What really sold the movie was that there's a strange seriousness to it, much like Minoru Kawasaki's previous anthropomorphic excursion The Calamari Wrestler. However, Calamari Wrestler kept more to a reality that was bent but at least didn't twist around on itself. Executive Koala shrugs off being restrained to any rationale whatsoever, but except for being spontaneously bombarded with a FANTASTIC musical number, everything remained deadpan, as if this was how the world really is and this how all movies really are.

The story is a dark, personal one focusing in on the koala in question, Tamura. In the wake of being accused of his girlfriend's murder, memories of his last love disappearing three years ago stir up and he realises there are gaps in his memory and he fears there is some dark secret lurking in those gaps. From there, we are taken on a twisting surreal ride as the boggling truths reveal themselves, leading to a completely incomprehensible but totally acceptable ending. And all of its mesmerizing and totally off the walls hilarious.

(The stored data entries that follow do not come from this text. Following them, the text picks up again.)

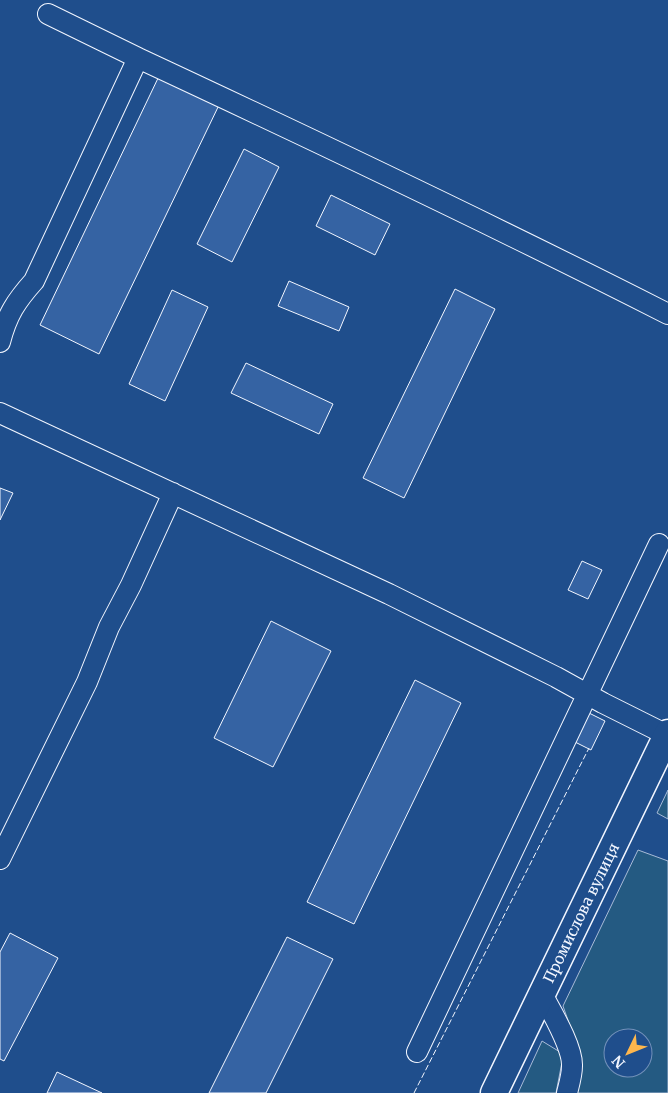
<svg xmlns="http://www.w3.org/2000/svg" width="668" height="1093" font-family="Merriweather,serif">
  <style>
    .green { fill: #245a82; stroke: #a8bbd7; fill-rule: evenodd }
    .building { fill: #3563a3; stroke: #f2f6ff }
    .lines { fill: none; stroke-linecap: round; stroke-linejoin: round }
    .minor-casing { stroke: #f2f6ff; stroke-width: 22 }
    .major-casing { stroke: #f2f6ff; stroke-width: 29 }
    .minor { stroke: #1f4e8c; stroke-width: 20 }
    .major { stroke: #1f4e8c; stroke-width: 26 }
    .fence { stroke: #f2f6ff; stroke-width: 1; stroke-dasharray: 6 2.5; stroke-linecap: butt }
    .labels { text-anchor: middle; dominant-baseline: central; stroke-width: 4; stroke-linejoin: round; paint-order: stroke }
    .street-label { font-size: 15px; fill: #f2f6ff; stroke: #1f4e8c }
  </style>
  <rect width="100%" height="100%" fill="#1f4e8c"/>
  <!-- green -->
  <path class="green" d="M668,790V819L657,813Z
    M638,850L668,861V1093H575V1040L563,1006ZM613,1038H643V1068H613Z
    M542,1041L560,1052L562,1062L556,1093H518Z"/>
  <!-- building -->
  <path class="building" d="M160,74L220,103L99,354L40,325Z
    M244,149L279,167L232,262L197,244Z
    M331,195L390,224L375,255L316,226Z
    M289,281L349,307L339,331L278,306Z
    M455,289L495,309L404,498L363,478Z
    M172,290L208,307L165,401L129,384Z
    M246,363L333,404L319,434L231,393Z
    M0,488L13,493L0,520Z
    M582,561L602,570L588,599L568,590Z
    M271,621L331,651L273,767L214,738Z
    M415,680L461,703L354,924L307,902Z
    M587,712L605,721L591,750L573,741Z
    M10,933L58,958L4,1061L0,1059V952Z
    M287,937L333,959L266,1093H209Z
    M57,1072L102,1093H47Z"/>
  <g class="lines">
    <!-- minor casing -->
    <g class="minor-casing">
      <path id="minor" d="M48,14L138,58
        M0,342C7,315 16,301 34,281L138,58C316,141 493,225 668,314
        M0,413L389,594L556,677L603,703L667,735
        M0,859L87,682L109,627L131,585L173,493
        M542,994C551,1011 573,1047 572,1066C572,1075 569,1085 567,1093
        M417,1052L659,544"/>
    </g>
    <!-- major casing -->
    <g class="major-casing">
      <path id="major" d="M494,1093L668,733"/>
    </g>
    <!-- minor -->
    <use href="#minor" class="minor"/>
    <!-- major -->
    <use href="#major" class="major"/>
    <!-- fence -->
    <path class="fence" d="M414,1093L589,748"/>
  </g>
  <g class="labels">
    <!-- street labels -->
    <g class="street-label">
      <text transform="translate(581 913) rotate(-64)">Промислова вулиця</text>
    </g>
  </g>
  <!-- north arrow -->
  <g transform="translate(628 1053) rotate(227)"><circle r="24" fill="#1f4e8c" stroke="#7391ba"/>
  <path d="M0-4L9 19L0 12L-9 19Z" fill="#ffb74d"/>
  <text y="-8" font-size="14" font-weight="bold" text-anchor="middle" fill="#f2f6ff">N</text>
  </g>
</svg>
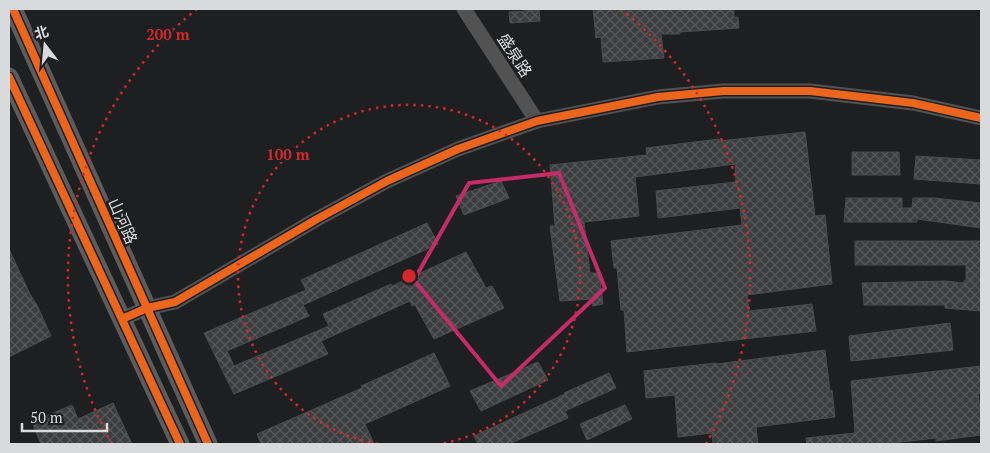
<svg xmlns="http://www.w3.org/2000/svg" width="990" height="453" font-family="'PT Serif','Noto Sans SC',serif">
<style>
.building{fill:url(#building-cross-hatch);stroke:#4a4b4c}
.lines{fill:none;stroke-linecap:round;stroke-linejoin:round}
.minor{stroke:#535252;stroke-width:15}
.major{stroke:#5d5c5c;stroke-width:19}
.cycleway-casing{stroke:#1d1f22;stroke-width:11}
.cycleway{stroke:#eb651d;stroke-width:8}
.marked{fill:none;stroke:#c42b68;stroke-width:4;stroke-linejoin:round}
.ring{fill:none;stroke:#d62828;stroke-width:2.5;stroke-dasharray:2.5 5}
.labels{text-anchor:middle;stroke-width:5;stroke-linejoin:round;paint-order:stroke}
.street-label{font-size:16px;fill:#d9dadc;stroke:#1d1f22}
.centre{fill:#d62828;stroke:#1d1f22;stroke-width:2.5}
.ring-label{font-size:15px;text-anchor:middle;font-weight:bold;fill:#d62828;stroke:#1d1f22;stroke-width:5;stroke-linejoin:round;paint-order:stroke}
</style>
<defs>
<pattern id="building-cross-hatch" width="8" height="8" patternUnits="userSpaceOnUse" patternTransform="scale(1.25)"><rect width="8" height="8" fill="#3c3d3e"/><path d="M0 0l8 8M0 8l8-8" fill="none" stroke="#585859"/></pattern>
</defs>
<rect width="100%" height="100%" fill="#1e1f21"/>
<g class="building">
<polygon points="593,9 734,9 734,17 738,17 739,28 680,32 680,34 661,34 664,58 603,62 601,37 596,38"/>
<polygon points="539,10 540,21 510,23 509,12"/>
<polygon points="805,132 815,216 825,215 832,284 747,295 749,311 812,304 816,331 627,352 624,310 621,310 617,268 614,268 611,241 742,225 740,208 658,218 656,191 736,182 735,164 635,177 639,216 584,222 590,273 599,273 603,304 593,306 592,299 560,301 550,226 555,226 550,165 647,155 646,148 719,139 719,141"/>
<polygon points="852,152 899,152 900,175 852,175"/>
<polygon points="916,156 981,160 981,184 914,179"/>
<polygon points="501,181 509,198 464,215 456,196"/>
<polygon points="846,198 902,198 902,208 912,208 913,198 933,198 981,203 981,228 917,219 917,222 844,222"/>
<polygon points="427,223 438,244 303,305 309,316 227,351 234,366 329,326 323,314 391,284 392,286 466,252 486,288 492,286 504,308 434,339 415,305 412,306 410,301 321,341 328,354 234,394 204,333 306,290 301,280"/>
<polygon points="855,241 981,241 981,311 945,308 945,305 864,305 862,283 945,281 964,283 964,281 966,281 966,265 855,265"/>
<polygon points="9,249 30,294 37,305 51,336 9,357"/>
<polygon points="950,323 953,350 851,361 849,336"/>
<polygon points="825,350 830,391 832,390 835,417 756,427 758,444 713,444 712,433 678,437 675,395 646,398 644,371 716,363 717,364"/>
<polygon points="434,353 450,386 365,424 374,444 261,444 257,434 362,388 361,386"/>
<polygon points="538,362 548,380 481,411 470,391"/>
<polygon points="981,366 981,393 978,393 981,419 981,435 936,441 936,438 884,444 807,444 806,438 855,433 851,381"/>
<polygon points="609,373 616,388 565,411 568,418 509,444 478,444 474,436 565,394 564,393"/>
<polygon points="113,403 132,444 41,444 32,422 72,405 78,419"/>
<polygon points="625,405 632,419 587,440 580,424"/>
</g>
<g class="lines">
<g class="minor">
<polyline points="464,9 537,121"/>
<polyline points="122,319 147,308 175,302 317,219 387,181 458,149 537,121 658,97 723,91 810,91 913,103 981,118"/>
</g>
<g class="major">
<polyline points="13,9 208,444"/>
<polyline points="9,77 180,444"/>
</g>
<g class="cycleway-casing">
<g id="cycleway">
<polyline points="13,9 208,444"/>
<polyline points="9,77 180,444"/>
<polyline points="122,319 147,308 175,302 317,219 387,181 458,149 537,121 658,97 723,91 810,91 913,103 981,118"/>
</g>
</g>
<use href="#cycleway" class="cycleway"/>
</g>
<path class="marked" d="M559 173 605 288 501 386 414 280 469 183Z"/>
<g class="ring">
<path d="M378 444A171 171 0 1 1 440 444"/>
<path d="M112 444A341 341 0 0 1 197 9M621 9A341 341 0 0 1 706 444"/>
</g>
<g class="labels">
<g class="street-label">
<text transform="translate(515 55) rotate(57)" y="6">盛泉路</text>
<text transform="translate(123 221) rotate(66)" y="6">山河路</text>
</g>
</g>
<circle cx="409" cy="276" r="8" class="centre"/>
<g class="ring-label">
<text x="168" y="40">200 m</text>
<text x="288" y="160">100 m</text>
</g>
<rect width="990" height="453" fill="none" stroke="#d9dadc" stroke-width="20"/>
<g transform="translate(45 45) rotate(344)" stroke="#1d1f22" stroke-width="4" paint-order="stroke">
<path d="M0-4L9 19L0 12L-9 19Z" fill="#d9dadc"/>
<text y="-8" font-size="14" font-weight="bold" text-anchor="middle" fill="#d9dadc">北</text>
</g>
<path d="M22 423v8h85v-8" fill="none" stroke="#d9dadc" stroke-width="2.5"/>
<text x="30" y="423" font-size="15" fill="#d9dadc" stroke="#1d1f22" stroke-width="4" paint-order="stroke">50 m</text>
</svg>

Executive Koala was a trip. If you read the premise and prepare yourself for a film that's well beyond the bounds of just a typical comedy and that's going to do things you could never expect, then this is certainly for you. If you're looking for some sort of Troma-esque comedy that's going to go straight down the line with its absurd premise, you'll probably be disappointed.
4 of 5 people found the following review helpful
4.0 out of 5 stars Best. Koala Slasher. Ever. March 22 2009
By C. Christopher Blackshere - Published on Amazon.com
This ain't Australia! Only from Japan could we get a 6ft. psyko-ala bear. This killer furball ain't playing around!

The cute cuddly dude's name is Tamura. He's your basic suit and tie business exec that has some serious 5 o'clock shadow. Beneath the grey fur he's a pretty nice normal guy.
But one day his beautiful girlfriend turns up dead, and he is the chief suspect. Tamura is forced to enlist the help of his boss(a white rabbit) and a nearby convience store clerk(a frog).

This is of course some silly arthouse cinema, but it is often hilarious. These large hairy creatures are integrated pretty naturally into society, and nothing is ever explained.
I'll admit, I was hoping to see some sweaty girl-on-koala action, but no such luck. Phooey! Plus the bloody carnage and campiness was much less than I expected, which was a tad dissappointing.
Still there is some nice koala kung-fu fighting and good satire. Not bad.

FINAL GRADE 3.5 Stars, rounded up for originality.